Саша уже давно скрылся из глаз, а женщина все сидела, опустив голову.
– Ох, дети, дети… – пробормотала она, сняла очки, без которых ее глаза стали больше и беспомощнее, и вытерла непрошеную слезинку. – Когда же все это кончится…
* * *– Здравия… – попытался встать с койки Федюнин, но Александр показал жестом: сиди, мол, сиди, – …желаю, ваше благородие.
– Здорово, Федюнин, здорово! – Поручик выдвинул из-под стола табуретку – пластиковую, дерево тут было на вес золота – и уселся, закинув ногу за ногу. – Ну, как ты тут?
Коротко стриженный, исхудавший – шея, торчащая из чересчур широкого воротника темно-коричневого халата с вытравленным хлоркой номером «14» на груди, казалась цыплячьей – солдат уже не выглядел наглым и разбитным. А может, не хотел пыжиться перед офицером, которому исповедовался в темном кузове на тряской дороге, думая, что часы на белом свете сочтены. Палата пустовала, все койки, кроме одной, были заправлены.
– Да нормально уже, – спрятал глаза солдат. – Поначалу-то тяжко было… Думал, все, Федюнин, отплясал свое. А сейчас уже ничего. Рука вот только… – Он покачал здоровой рукой другую, висящую на перевязи. – Не слушается, зараза. Доктора говорят: нерв какой-то зацепило.
– Ну-ка, пошевели пальцами, – потребовал офицер, и больной с видимым напряжением шевельнул скрюченной, похожей на птичью лапу кистью. – Видишь! Шевелится – значит, все в порядке будет.
– Вот и доктора говорят… Мол, тренировать надо.
– Дома и натренируешь, – подмигнул Бежецкий. – Тебе ведь не у станка стоять, не в поле работать, а?
Федюнин вообще пригорюнился.
– Вы ребятам не рассказали, ваше благородие, что я вам там, в машине, плел?
– Ну да, только и ждал я, когда до дому доберусь, чтобы солдатам твою подноготную выкладывать. Ты в своем уме, братец? Я ведь офицер и дворянин. Ты про слово такое «честь» слышал?
Солдат промолчал.
– Так что будь спокоен, фартовый, никто ничего про тебя не узнает. Разве только сам проболтаешься по пьянке. Но тут уж вины моей нет.
– Спасибо, ваше благородие!
– Ладно, ладно… Думаешь, я твою тайну за так буду хранить?

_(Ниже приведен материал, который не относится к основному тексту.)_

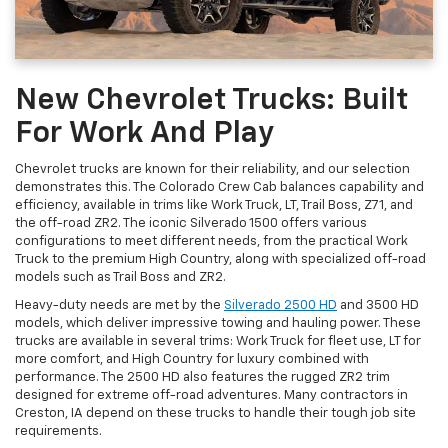
New Chevrolet Trucks: Built
For Work And Play
Chevrolet trucks are known for their reliability, and our selection
demonstrates this. The Colorado Crew Cab balances capability and
efficiency, available in trims like Work Truck, LT, Trail Boss, Z71, and
the off-road ZR2. The iconic Silverado 1500 offers various
configurations to meet different needs, from the practical Work
Truck to the premium High Country, along with specialized off-road
models such as Trail Boss and ZR2.
Heavy-duty needs are met by the
Silverado 2500 HD
and 3500 HD
models, which deliver impressive towing and hauling power. These
trucks are available in several trims: Work Truck for fleet use, LT for
more comfort, and High Country for luxury combined with
performance. The 2500 HD also features the rugged ZR2 trim
designed for extreme off-road adventures. Many contractors in
Creston, IA depend on these trucks to handle their tough job site
requirements.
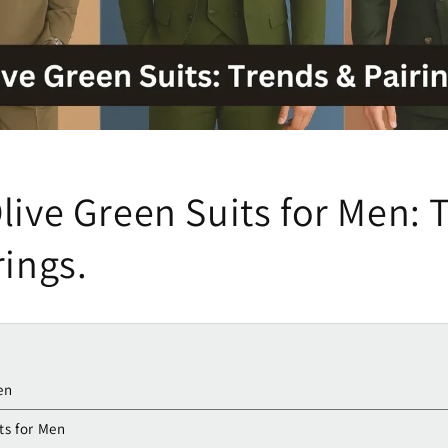
live Green Suits for Men: 
rings.
en
ts for Men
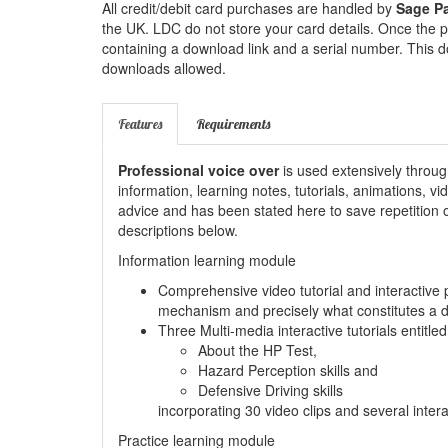
All credit/debit card purchases are handled by
Sage P
the UK. LDC do not store your card details. Once the p
containing a download link and a serial number. This d
downloads allowed.
Features
Requirements
Professional voice over
is used extensively throug
information, learning notes, tutorials, animations, v
advice and has been stated here to save repetition of
descriptions below.
Information learning module
Comprehensive video tutorial and interactive 
mechanism and precisely what constitutes a 
Three Multi-media interactive tutorials entitled
About the HP Test,
Hazard Perception skills and
Defensive Driving skills
incorporating 30 video clips and several inter
Practice learning module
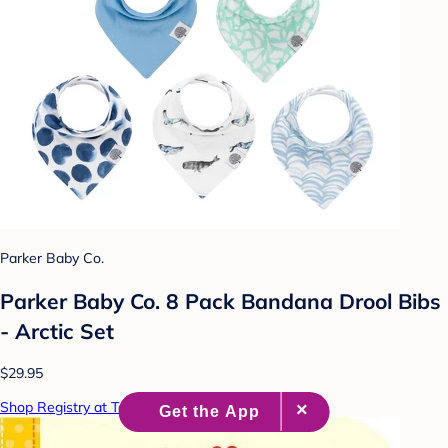
Parker Baby Co.
Parker Baby Co. 8 Pack Bandana Drool Bibs
- Arctic Set
$29.95
Shop Registry at Target Baby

Мысль эта осенила поручика только сейчас: а что, если…
– А что надо сделать?
– Сделаешь ты, Федюнин, вот что… Помнишь, порошок на месте падения «Святогора» нашел?
– Ну!
– Вот тебе и ну! Наркотики это. Кто-то их тайно в Россию переправляет. Вот ты, как только домой вернешься, ступай в ближайшее жандармское управление и доложи там все, как на духу. Мол, везут зелье в гробах с павшими солдатами, а поручик Бежецкий, мой командир, приказал мне все это вам передать, чтобы преступников тех…
– Так точно, – просиял солдат. – Все сделаю, как велите. Понятное дело – вам тут не след кипеж-то поднимать: еще укокают мазурики!

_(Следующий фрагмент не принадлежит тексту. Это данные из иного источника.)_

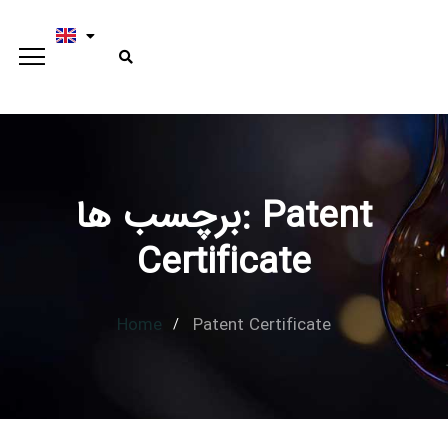
برچسب ها: Patent
Type and hit enter
Certificate
Home
Patent Certificate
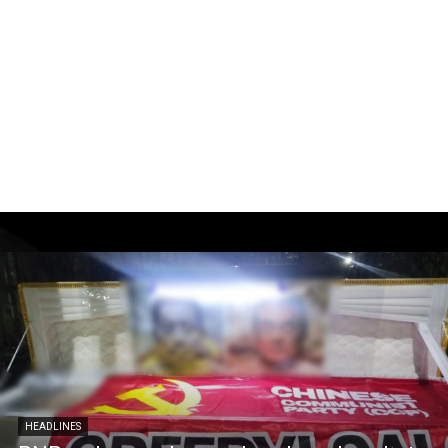
HEADLINES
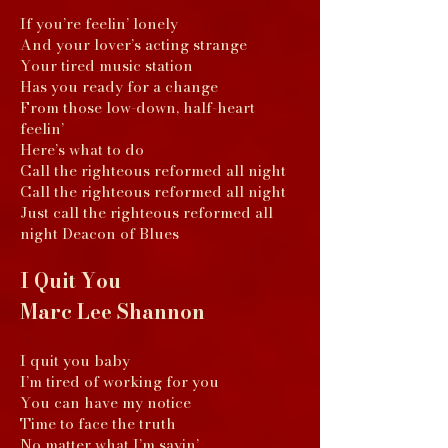
If you’re feelin’ lonely
And your lover’s acting strange
Your tired music station
Has you ready for a change
From those low-down, half-heart
feelin’
Here’s what to do
Call the righteous reformed all night
Call the righteous reformed all night
Just call the righteous reformed all
night Deacon of Blues
I Quit You
Marc Lee Shannon
I quit you baby
I’m tired of working for you
You can have my notice
Time to face the truth
No matter what I’m sayin’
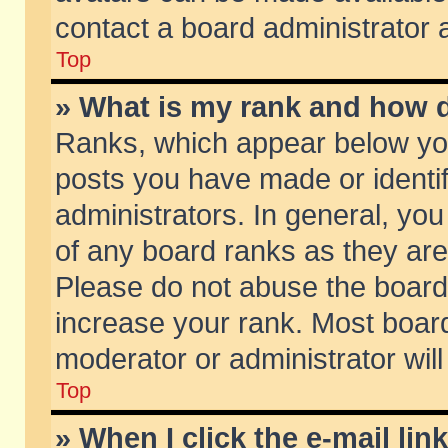
contact a board administrator 
Top
» What is my rank and how d
Ranks, which appear below yo
posts you have made or identif
administrators. In general, yo
of any board ranks as they are
Please do not abuse the board 
increase your rank. Most boards
moderator or administrator will
Top
» When I click the e-mail lin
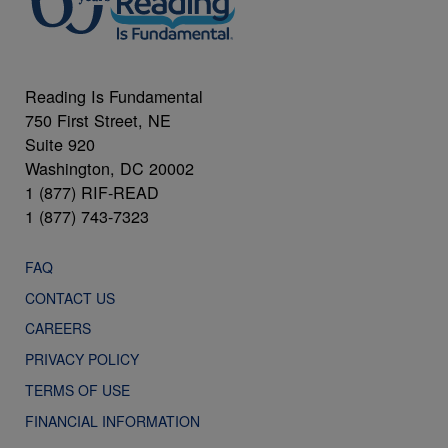
Reading Is Fundamental
750 First Street, NE
Suite 920
Washington, DC 20002
1 (877) RIF-READ
1 (877) 743-7323
FAQ
CONTACT US
CAREERS
PRIVACY POLICY
TERMS OF USE
FINANCIAL INFORMATION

Федюнин забылся и снова начал сыпать воровскими словечками, но наткнулся на укоризненный взгляд офицера и замолчал.
– Вот примерно так и расскажешь. Ладно, Федюнин, пойду я. А уж меня, солдат, не подведи.
Александр встал, в кармане что-то зашуршало, он сунул руку в карман и долго непонимающе изучал вынутую на свет божий рязмякшую от тепла шоколадку.

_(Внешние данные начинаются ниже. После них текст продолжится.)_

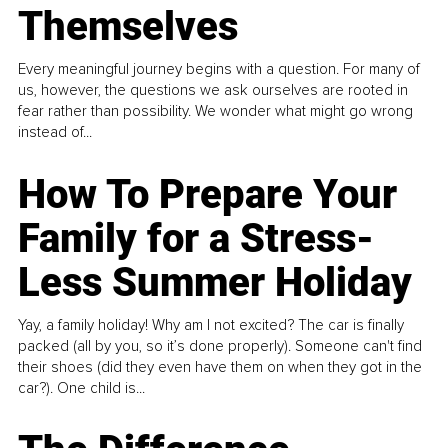
Themselves
Every meaningful journey begins with a question. For many of
us, however, the questions we ask ourselves are rooted in
fear rather than possibility. We wonder what might go wrong
instead of...
How To Prepare Your
Family for a Stress-
Less Summer Holiday
Yay, a family holiday! Why am I not excited? The car is finally
packed (all by you, so it’s done properly). Someone can't find
their shoes (did they even have them on when they got in the
car?). One child is...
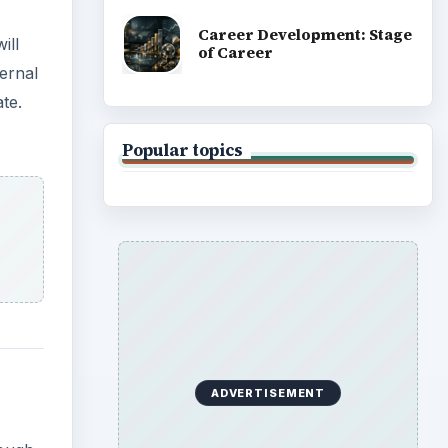
Career Development: Stage
ill
of Career
ternal
te.
Popular topics
ADVERTISEMENT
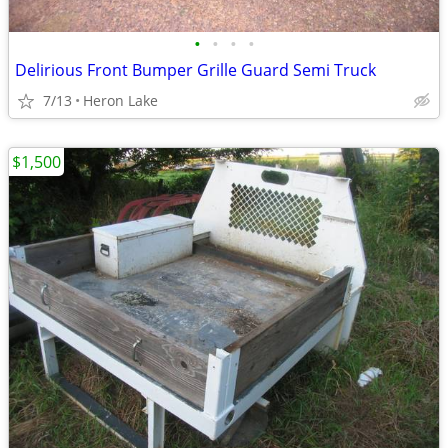
•
•
•
•
Delirious Front Bumper Grille Guard Semi Truck
7/13
Heron Lake
$1,500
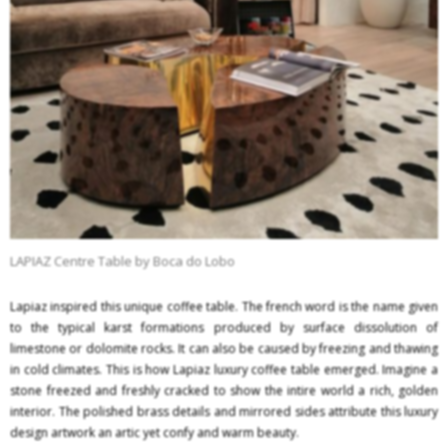
LAPIAZ Centre Table by Boca do Lobo
Lapiaz inspired this unique coffee table. The french word is the name given
to the typical karst formations produced by surface dissolution of
limestone or dolomite rocks. It can also be caused by freezing and thawing
in cold climates. This is how Lapiaz luxury coffee table emerged. Imagine a
stone freezed and freshly cracked to show the intire world a rich, golden
interior. The polished brass details and mirrored sides attribute this luxury
design artwork an artic yet confy and warm beauty.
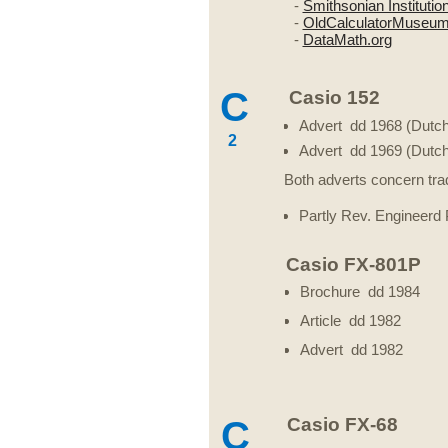
-
Smithsonian Institutio
-
OldCalculatorMuseu
-
DataMath.org
C
Casio 152
Advert dd 1968 (Dutch
2
Advert dd 1969 (Dutch
Both adverts concern tra
Partly Rev. Engineerd
Casio FX-801P
Brochure dd 1984
Article dd 1982
Advert dd 1982
C
Casio FX-68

– Вот тебе, Федюнин, презент от одной дамы, – улыбнулся молодой человек. – Только не проси – не скажу, от какой.
– Благодарствуем, – повертел в руках лакомство солдат.
– На здоровье. Ну, поправляйся давай!
Саша направился, было к двери, но солдат негромко окликнул его:
– Ваше благородие…
– Чего тебе? – обернулся офицер.
– Вы ко мне, как к человеку, – словно решившись на что-то, заявил больной. – Ну и я сволочью не буду… Зря вы в госпитале-то шмон тогда наводили – наркоту не здесь в ящики со жмурами пакуют.